[A block of data]

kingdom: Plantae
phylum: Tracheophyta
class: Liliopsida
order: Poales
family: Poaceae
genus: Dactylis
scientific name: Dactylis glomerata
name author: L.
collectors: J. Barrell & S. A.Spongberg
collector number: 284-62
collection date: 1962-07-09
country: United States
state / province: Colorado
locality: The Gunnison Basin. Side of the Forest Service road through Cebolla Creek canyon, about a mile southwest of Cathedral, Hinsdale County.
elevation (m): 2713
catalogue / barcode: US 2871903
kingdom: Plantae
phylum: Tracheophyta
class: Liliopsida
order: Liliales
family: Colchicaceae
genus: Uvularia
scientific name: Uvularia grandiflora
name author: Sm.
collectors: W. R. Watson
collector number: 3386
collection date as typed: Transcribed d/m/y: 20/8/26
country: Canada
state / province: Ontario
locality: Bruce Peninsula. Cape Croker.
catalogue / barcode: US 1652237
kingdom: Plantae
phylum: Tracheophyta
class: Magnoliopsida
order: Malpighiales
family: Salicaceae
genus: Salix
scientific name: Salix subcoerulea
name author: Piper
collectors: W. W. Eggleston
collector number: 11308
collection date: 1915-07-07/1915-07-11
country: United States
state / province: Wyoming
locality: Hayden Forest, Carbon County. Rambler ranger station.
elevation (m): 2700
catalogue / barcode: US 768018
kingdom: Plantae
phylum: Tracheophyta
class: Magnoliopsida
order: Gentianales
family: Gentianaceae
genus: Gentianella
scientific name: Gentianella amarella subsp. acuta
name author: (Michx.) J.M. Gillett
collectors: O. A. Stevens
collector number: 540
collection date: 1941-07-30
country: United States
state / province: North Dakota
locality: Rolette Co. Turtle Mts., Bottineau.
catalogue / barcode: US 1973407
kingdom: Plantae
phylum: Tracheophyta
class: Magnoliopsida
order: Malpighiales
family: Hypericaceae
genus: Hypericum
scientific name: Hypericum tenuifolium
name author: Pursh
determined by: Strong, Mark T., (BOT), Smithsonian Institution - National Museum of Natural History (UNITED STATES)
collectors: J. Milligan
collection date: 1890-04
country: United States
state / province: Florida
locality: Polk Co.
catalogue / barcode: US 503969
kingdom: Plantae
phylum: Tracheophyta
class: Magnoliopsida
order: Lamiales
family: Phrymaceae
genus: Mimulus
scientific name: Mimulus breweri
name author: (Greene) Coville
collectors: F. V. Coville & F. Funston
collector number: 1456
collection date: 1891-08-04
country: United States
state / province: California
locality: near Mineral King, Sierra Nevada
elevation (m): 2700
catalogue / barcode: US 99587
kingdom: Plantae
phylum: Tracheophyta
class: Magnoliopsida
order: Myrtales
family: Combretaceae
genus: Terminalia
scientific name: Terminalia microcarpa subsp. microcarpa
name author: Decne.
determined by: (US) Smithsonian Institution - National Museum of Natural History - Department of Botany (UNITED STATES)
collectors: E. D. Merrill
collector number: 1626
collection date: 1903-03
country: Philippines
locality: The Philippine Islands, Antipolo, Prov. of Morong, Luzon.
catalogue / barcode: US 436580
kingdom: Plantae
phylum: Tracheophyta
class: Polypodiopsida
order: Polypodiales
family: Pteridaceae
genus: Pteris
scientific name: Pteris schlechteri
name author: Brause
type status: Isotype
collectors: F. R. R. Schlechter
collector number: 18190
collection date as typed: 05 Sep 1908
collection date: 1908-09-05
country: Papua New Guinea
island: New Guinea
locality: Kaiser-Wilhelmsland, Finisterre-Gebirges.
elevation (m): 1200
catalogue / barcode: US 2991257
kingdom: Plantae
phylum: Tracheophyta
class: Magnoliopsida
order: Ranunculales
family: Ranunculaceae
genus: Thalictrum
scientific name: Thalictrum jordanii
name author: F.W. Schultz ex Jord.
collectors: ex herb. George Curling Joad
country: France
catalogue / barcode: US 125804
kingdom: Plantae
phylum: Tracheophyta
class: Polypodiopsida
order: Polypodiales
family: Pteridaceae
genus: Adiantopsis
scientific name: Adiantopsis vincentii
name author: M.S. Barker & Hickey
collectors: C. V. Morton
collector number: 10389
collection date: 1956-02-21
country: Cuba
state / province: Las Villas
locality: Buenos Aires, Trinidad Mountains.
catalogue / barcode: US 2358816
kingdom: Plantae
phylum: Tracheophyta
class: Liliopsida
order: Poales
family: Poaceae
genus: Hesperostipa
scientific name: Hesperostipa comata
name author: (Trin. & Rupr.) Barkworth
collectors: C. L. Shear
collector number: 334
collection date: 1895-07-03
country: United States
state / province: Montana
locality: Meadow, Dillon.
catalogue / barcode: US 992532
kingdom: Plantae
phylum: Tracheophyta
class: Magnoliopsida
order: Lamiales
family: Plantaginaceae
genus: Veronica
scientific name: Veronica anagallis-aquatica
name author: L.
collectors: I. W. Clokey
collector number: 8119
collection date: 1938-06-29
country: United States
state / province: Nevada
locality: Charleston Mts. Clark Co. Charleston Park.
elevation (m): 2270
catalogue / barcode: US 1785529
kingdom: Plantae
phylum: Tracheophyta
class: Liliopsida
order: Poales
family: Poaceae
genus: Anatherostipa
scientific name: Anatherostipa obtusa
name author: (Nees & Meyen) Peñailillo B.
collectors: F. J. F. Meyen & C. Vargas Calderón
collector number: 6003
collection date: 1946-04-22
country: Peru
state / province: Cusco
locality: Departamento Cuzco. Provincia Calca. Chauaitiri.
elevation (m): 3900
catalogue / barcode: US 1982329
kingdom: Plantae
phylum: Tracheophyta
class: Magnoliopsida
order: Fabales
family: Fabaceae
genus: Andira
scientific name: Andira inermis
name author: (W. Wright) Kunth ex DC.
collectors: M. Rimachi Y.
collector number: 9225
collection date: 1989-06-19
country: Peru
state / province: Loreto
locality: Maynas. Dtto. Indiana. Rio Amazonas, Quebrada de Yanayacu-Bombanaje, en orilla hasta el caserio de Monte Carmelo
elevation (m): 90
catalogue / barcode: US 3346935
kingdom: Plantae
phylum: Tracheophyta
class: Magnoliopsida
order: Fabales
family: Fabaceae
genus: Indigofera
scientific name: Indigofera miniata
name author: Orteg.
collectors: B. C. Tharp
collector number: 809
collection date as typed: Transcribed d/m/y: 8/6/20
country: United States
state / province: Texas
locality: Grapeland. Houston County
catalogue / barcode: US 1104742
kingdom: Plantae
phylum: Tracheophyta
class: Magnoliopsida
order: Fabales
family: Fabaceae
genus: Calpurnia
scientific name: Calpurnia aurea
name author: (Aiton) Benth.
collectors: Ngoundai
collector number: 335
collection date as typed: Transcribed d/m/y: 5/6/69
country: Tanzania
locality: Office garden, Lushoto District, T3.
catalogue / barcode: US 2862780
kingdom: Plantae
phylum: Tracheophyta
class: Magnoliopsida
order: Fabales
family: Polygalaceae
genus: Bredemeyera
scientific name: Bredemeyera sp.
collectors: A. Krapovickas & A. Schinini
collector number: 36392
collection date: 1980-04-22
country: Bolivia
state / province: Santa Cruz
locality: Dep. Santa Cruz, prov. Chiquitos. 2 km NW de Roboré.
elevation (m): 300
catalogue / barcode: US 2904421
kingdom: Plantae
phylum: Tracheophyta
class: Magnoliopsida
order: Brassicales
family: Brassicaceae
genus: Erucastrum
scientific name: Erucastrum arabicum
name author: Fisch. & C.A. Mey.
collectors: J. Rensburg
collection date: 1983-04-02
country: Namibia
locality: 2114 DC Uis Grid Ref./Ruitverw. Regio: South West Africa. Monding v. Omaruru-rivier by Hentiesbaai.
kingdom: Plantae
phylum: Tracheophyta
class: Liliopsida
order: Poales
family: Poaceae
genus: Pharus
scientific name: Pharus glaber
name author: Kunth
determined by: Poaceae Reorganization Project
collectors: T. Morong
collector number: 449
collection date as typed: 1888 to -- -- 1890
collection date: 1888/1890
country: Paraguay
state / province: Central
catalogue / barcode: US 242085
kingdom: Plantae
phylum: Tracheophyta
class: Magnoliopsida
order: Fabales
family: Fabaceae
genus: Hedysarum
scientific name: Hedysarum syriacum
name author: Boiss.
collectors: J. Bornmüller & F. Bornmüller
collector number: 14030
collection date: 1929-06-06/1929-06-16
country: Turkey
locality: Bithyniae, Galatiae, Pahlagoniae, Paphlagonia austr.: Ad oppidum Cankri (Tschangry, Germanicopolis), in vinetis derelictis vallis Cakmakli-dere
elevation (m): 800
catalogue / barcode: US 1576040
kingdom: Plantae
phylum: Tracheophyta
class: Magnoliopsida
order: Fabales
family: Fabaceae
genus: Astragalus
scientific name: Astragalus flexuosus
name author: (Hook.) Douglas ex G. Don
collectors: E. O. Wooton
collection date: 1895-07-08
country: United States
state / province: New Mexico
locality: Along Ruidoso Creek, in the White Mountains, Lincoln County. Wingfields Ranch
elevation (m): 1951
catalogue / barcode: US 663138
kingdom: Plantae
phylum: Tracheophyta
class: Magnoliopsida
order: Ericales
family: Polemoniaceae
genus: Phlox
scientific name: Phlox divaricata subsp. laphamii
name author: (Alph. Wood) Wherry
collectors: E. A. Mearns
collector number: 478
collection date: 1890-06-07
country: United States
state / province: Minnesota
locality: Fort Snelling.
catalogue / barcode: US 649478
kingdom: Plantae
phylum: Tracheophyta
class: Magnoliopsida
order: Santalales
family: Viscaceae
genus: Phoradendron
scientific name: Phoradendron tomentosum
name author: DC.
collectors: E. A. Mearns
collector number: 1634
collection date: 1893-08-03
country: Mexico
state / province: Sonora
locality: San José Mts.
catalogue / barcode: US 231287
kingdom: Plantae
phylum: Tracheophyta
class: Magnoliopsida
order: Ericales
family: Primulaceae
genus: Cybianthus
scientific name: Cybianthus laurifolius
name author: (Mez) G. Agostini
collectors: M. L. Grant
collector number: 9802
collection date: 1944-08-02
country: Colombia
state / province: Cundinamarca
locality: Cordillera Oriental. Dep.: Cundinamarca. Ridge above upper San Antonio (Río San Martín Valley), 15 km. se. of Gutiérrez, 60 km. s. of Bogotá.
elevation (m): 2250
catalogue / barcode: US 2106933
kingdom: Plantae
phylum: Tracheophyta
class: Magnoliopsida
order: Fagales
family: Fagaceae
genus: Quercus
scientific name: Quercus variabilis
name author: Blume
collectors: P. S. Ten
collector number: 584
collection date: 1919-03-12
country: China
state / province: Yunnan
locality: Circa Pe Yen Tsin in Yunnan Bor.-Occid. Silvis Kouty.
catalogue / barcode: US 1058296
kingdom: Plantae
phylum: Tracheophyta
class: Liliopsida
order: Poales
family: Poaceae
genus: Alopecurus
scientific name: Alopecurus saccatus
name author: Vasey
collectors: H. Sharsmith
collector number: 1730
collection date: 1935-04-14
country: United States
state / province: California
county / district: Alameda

> Exercise directions: Copy the items above word for word, starting at the beginning and ending with the line that contains "locality: Hayden Forest, Carbon", with both of those lines included.

> Result of this task:
kingdom: Plantae
phylum: Tracheophyta
class: Liliopsida
order: Poales
family: Poaceae
genus: Dactylis
scientific name: Dactylis glomerata
name author: L.
collectors: J. Barrell & S. A.Spongberg
collector number: 284-62
collection date: 1962-07-09
country: United States
state / province: Colorado
locality: The Gunnison Basin. Side of the Forest Service road through Cebolla Creek canyon, about a mile southwest of Cathedral, Hinsdale County.
elevation (m): 2713
catalogue / barcode: US 2871903
kingdom: Plantae
phylum: Tracheophyta
class: Liliopsida
order: Liliales
family: Colchicaceae
genus: Uvularia
scientific name: Uvularia grandiflora
name author: Sm.
collectors: W. R. Watson
collector number: 3386
collection date as typed: Transcribed d/m/y: 20/8/26
country: Canada
state / province: Ontario
locality: Bruce Peninsula. Cape Croker.
catalogue / barcode: US 1652237
kingdom: Plantae
phylum: Tracheophyta
class: Magnoliopsida
order: Malpighiales
family: Salicaceae
genus: Salix
scientific name: Salix subcoerulea
name author: Piper
collectors: W. W. Eggleston
collector number: 11308
collection date: 1915-07-07/1915-07-11
country: United States
state / province: Wyoming
locality: Hayden Forest, Carbon County. Rambler ranger station.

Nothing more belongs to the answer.